Former Congress of the People (Cope) parliamentary leader Mvume Dandala has asked the Methodist Church of Southern Africa to take him back.
Dandala, who resigned as a Cope MP in July, has submitted a letter to the church requesting to be readmitted as a man of the cloth, 19 months after he left the church for politics.
The church’s general secretary, Reverend Vuyani Nyobole, confirmed receiving the application last month and said the church was processing it.
“We have appointed a pastoral commission to interview him and once they have submitted a report the presiding bishop [Ivan Abrahams] will decide,” said Nyobole.
Dandala said that he had applied for readmission because “I am a Methodist minister, that has been my life.”
Sources said his critics, particularly those in the church who were against his move to Cope, see his return as being financially motivated because he has had no regular income since resigning as an MP.
This week he described the allegations as “terrible” and “malicious”.
Dandala resigned from the church leadership in February last year, taking up Cope’s offer to become the party’s presidential candidate, a position that pitted him against the ANC’s Jacob Zuma.
“I did not think it was appropriate to continue leading the church, because I was involved in party politics.
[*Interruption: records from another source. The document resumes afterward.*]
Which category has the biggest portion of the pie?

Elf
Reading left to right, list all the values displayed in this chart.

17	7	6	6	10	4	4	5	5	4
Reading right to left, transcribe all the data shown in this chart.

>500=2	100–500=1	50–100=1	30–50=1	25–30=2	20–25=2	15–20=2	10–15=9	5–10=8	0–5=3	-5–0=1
“I wish to go back essentially because I am no longer in party politics,” he said.
A source in the Methodist Church who is close to the process said Dandala’s mistake was allowing himself to be used by Cope politicians as the party’s electoral face.
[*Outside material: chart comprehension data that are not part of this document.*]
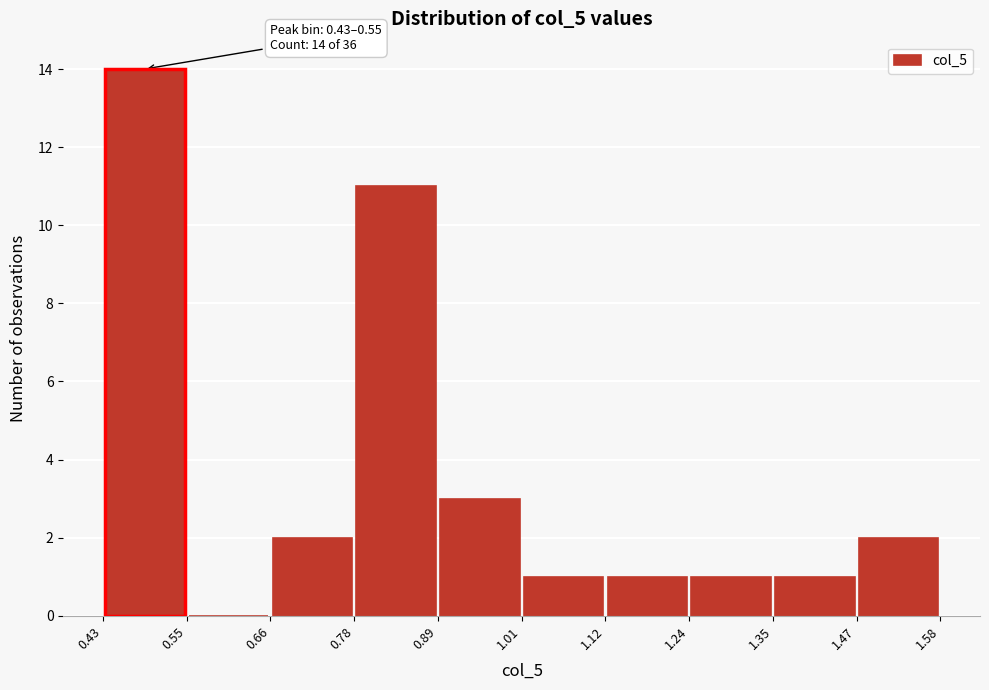

Which range on the x-axis has the tallest bar?

0.43 to 0.55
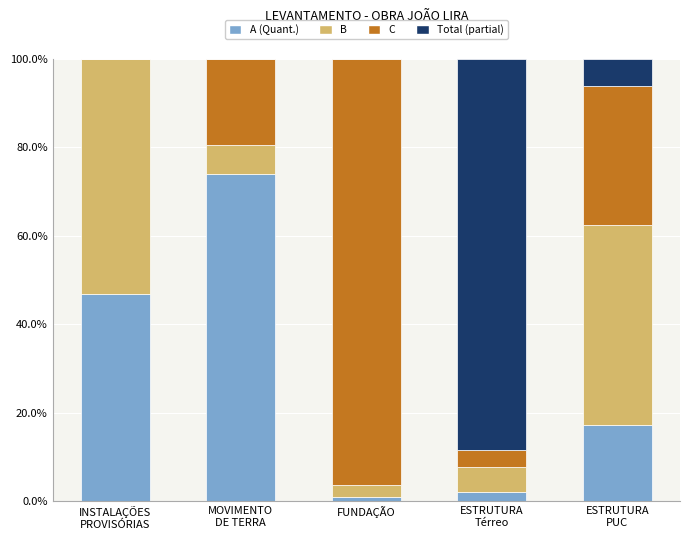

At which label is A (Quant.) closest to 37?

INSTALAÇÕES
PROVISÓRIAS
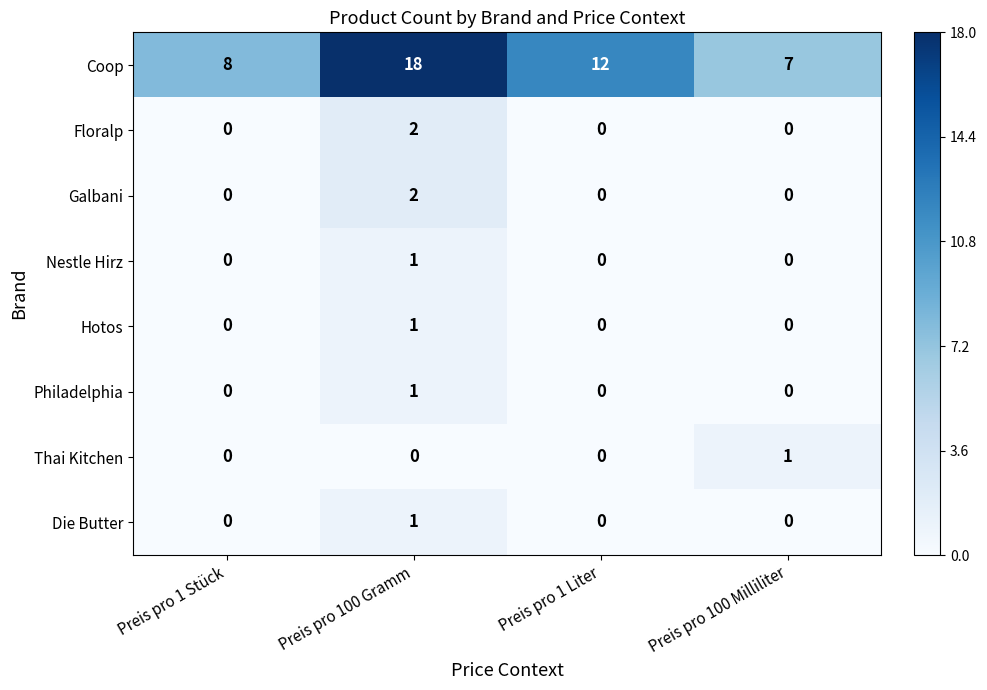

At which label does Floralp reach its peak?

Preis pro 100 Gramm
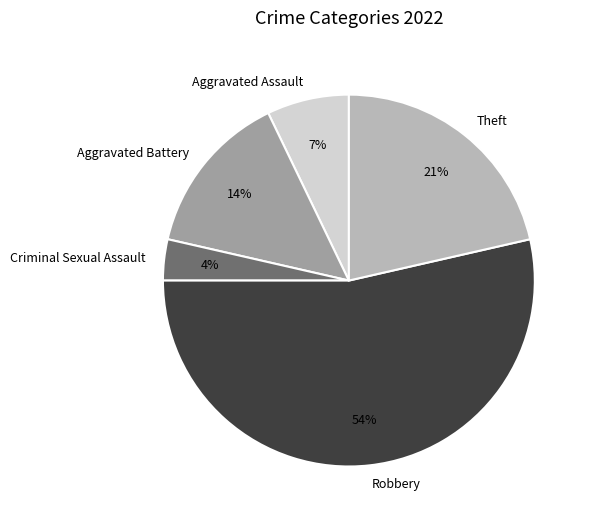

Which has a higher value, Robbery or Criminal Sexual Assault?

Robbery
“He resigned as a minister thinking he would be the president of the country. Now he faces financial challenges.”
The sources said Dandala first approached the church in June, when rumours that he was planning to resign from Cope were spreading.
Apparently some church leaders oppose his return. In particular, there appears to be growing tension about the possibility of him being favoured to lead Methodists once again, sources said, as Abrahams’s term ends early next year.
Nyobole said he knew of no resistance to Dandala’s return.
“That is very unfounded. We have processed his application so that cannot be true.”
Dandala also denied allegations that he is aiming for leadership of the church. “That is simply evil. You do not become a Methodist minister for a position,” he said.
“My interest is to go back into the ministry and do whatever there is for me to do. Certainly I don’t have leadership ambitions.”
The former presidential hopeful is popular in the church and across Africa because of leadership positions he has held in the past. Besides being a former presiding bishop of the Methodist Church of Southern Africa, he was also president of the South African Council of Churches and general secretary of the Kenya-based All Africa Conference of Churches.
Twelve districts of the church, including Botswana, Lesotho, Namibia, Swaziland and Mozambique, vote for the presiding bishop.
A second source said Dandala’s popularity could be revived by his return.
“It’s possible that he will get the leadership position. He still has support within the church. I think he would like to end his career the way he started it.”